◆ Exercise goal
Could you state how many lines of the material hold "read"? Include nothing beyond the number.

___ Data records

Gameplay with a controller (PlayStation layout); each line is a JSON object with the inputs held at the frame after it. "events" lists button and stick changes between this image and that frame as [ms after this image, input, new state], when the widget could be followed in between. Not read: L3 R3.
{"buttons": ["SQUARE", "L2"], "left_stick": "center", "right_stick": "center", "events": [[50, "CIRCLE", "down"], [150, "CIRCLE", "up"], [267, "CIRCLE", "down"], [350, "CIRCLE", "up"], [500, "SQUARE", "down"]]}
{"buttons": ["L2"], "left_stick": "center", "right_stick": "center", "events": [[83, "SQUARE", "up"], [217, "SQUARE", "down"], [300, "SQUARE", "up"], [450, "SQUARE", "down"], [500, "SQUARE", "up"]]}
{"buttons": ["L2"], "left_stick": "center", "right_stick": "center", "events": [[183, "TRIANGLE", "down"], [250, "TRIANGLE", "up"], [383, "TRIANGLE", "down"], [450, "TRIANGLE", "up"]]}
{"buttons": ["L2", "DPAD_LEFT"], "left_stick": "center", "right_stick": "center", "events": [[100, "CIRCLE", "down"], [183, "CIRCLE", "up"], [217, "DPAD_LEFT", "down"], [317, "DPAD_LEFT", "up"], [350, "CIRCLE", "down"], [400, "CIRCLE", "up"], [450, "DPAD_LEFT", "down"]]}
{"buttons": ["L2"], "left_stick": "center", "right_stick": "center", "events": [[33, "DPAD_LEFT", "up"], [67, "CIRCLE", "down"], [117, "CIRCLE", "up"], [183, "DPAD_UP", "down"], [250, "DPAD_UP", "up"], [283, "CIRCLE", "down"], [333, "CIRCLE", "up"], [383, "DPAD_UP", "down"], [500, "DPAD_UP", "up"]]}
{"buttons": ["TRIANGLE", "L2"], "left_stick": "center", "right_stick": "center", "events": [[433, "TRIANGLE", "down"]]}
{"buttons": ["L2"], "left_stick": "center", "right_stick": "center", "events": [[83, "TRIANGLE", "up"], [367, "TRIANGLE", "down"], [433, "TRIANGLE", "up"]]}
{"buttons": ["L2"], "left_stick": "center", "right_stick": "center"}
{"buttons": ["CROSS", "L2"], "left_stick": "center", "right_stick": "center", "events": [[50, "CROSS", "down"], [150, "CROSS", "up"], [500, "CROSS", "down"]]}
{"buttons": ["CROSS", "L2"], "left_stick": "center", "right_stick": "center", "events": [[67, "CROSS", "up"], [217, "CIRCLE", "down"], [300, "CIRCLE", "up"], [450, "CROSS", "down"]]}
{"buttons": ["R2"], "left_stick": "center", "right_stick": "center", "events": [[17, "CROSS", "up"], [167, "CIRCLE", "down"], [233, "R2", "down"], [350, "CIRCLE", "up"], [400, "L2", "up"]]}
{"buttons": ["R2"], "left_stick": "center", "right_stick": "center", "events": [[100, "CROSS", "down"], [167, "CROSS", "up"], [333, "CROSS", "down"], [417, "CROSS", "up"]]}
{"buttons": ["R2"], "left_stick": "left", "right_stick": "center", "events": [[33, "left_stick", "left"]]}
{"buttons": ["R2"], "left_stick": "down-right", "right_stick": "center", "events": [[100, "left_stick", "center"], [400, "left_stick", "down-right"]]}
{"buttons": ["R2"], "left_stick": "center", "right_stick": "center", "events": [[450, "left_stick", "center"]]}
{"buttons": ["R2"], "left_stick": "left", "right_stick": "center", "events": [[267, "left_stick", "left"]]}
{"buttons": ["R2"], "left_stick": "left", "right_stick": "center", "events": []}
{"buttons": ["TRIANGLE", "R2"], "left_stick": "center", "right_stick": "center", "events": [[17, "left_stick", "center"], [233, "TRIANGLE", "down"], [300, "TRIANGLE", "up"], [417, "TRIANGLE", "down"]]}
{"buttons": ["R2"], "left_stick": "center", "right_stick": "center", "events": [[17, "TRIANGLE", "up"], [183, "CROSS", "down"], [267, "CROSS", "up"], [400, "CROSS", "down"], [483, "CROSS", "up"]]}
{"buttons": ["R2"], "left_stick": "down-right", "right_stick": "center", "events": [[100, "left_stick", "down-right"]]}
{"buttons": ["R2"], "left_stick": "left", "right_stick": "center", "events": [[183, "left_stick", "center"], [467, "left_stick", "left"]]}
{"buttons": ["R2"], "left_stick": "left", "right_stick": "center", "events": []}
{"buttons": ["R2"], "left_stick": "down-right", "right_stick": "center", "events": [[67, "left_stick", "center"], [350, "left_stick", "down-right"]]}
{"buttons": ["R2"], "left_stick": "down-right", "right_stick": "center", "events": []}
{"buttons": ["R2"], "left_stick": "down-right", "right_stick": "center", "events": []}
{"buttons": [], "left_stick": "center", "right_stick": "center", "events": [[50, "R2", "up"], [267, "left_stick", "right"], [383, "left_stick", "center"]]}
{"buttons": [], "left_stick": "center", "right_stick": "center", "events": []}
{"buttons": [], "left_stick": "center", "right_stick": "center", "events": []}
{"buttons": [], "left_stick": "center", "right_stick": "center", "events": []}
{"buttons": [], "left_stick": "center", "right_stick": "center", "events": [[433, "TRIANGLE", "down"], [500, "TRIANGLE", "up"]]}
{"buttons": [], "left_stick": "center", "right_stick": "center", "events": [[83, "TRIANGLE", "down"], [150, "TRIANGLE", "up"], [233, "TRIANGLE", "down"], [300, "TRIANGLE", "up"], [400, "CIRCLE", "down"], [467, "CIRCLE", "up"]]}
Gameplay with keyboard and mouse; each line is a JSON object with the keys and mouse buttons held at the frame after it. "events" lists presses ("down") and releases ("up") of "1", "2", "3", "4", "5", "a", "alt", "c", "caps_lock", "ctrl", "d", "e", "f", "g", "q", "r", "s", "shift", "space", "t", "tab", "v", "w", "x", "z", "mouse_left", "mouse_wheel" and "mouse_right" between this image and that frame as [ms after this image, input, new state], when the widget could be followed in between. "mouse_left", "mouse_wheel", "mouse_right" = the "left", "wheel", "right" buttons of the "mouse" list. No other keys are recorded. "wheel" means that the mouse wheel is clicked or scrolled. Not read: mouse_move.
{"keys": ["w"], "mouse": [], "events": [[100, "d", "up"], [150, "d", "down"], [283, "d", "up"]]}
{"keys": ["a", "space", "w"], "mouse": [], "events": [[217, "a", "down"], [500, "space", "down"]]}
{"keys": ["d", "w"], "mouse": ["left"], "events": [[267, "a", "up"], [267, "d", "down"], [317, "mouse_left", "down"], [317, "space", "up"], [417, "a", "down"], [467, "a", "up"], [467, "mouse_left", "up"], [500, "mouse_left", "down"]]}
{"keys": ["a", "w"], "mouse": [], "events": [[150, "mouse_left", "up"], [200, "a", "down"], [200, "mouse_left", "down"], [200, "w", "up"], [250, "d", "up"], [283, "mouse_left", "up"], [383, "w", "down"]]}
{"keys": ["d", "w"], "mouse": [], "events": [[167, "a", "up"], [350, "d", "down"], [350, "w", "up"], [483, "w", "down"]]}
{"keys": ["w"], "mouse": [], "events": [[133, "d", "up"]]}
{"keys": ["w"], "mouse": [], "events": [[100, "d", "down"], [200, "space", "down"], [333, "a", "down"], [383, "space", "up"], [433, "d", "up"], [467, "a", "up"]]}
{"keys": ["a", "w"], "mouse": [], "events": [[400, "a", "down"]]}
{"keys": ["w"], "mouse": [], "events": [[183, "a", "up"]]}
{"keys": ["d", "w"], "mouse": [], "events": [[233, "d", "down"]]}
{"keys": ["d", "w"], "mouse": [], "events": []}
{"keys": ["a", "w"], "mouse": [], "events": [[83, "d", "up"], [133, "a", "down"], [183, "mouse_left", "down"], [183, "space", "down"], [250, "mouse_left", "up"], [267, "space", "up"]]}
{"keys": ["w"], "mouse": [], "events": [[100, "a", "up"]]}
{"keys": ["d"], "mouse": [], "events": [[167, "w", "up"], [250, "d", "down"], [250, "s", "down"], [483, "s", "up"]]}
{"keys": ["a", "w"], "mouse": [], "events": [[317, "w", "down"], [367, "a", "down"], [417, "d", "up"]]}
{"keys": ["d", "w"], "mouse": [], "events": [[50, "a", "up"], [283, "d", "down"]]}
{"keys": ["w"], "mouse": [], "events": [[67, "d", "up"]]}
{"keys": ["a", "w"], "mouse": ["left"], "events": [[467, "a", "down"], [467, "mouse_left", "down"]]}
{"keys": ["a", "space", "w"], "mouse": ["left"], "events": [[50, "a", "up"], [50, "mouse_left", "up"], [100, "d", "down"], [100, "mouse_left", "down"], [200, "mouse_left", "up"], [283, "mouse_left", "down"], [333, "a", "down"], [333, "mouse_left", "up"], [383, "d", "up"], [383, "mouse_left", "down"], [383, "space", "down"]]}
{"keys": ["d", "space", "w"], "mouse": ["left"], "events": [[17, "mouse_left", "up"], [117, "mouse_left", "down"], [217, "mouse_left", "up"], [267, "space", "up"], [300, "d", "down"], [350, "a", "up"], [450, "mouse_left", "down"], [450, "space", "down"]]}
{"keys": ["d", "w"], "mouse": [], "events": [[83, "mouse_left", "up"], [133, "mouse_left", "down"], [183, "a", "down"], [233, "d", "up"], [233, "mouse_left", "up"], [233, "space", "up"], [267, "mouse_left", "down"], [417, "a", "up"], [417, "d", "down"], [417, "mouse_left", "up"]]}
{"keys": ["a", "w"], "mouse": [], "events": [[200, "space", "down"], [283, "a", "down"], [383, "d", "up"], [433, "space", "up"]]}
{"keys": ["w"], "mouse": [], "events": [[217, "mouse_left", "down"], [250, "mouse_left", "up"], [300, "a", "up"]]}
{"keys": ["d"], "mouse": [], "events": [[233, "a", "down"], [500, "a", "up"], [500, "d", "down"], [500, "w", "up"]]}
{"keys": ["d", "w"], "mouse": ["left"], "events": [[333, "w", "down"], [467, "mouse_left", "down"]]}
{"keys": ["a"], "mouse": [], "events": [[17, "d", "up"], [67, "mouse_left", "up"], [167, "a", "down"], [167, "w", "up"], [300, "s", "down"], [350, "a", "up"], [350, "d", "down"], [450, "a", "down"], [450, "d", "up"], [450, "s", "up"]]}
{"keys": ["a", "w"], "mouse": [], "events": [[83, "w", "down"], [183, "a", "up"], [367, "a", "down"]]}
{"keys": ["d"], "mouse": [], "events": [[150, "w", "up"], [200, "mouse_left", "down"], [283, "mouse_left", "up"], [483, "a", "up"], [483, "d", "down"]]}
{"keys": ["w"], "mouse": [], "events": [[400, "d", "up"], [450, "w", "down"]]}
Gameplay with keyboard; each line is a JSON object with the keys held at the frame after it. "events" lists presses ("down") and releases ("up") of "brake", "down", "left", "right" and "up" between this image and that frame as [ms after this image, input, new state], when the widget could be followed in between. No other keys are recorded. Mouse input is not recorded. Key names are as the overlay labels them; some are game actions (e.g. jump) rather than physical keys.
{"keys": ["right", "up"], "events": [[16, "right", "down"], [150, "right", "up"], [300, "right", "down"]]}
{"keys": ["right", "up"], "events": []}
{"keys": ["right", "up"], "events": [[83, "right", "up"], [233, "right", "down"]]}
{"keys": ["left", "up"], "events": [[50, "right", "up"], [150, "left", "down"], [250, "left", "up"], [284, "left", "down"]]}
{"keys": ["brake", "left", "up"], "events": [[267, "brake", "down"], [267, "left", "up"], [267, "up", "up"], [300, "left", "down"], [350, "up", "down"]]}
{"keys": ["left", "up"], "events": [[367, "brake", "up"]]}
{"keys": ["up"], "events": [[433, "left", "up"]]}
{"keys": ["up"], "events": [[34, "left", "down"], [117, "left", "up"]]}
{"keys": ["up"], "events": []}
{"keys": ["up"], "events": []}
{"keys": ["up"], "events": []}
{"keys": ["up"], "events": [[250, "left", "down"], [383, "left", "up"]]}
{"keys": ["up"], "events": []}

______

◆ Task response
2